Whenever a picture appears in the listing below, leave it out, and copy exactly the lines from the one containing "right shoulder: (250, 184)" through the end.
====
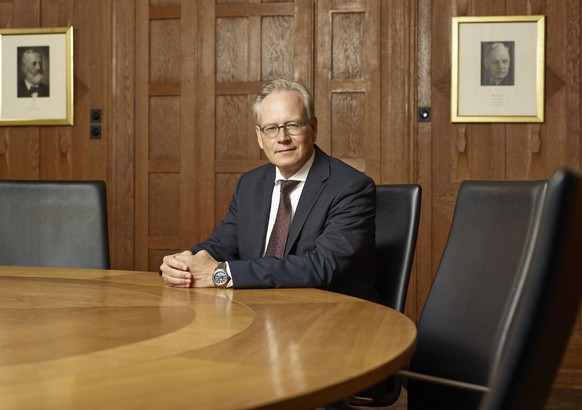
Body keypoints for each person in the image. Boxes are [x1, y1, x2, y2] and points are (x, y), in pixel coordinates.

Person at [160, 78, 378, 302]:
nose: (282, 138)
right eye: (271, 129)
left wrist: (222, 275)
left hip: (330, 317)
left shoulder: (351, 188)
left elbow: (320, 266)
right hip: (258, 312)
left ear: (313, 128)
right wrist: (182, 264)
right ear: (260, 136)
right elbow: (222, 244)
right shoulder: (250, 184)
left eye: (292, 125)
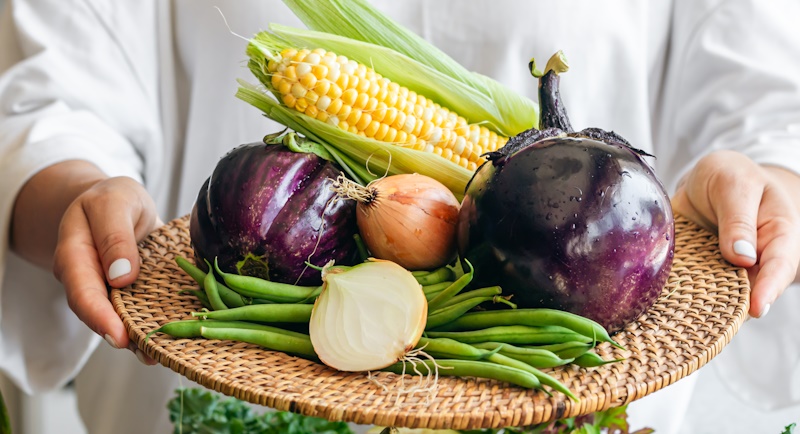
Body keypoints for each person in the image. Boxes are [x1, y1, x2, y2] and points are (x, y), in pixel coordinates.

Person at [1, 0, 799, 432]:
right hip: (230, 375)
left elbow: (766, 100)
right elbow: (58, 90)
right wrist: (76, 189)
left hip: (574, 368)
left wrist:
====
**Finished exercise**.
right shoulder: (250, 184)
left eye: (292, 125)
Body keypoints for each person in the image. Boxes are [x1, y1, x2, y2] and points are (x, y), in pixel coordinates.

Person at [1, 0, 799, 432]:
right hip: (230, 375)
left elbow: (766, 100)
right elbow: (58, 90)
right wrist: (76, 189)
left hip: (574, 368)
left wrist:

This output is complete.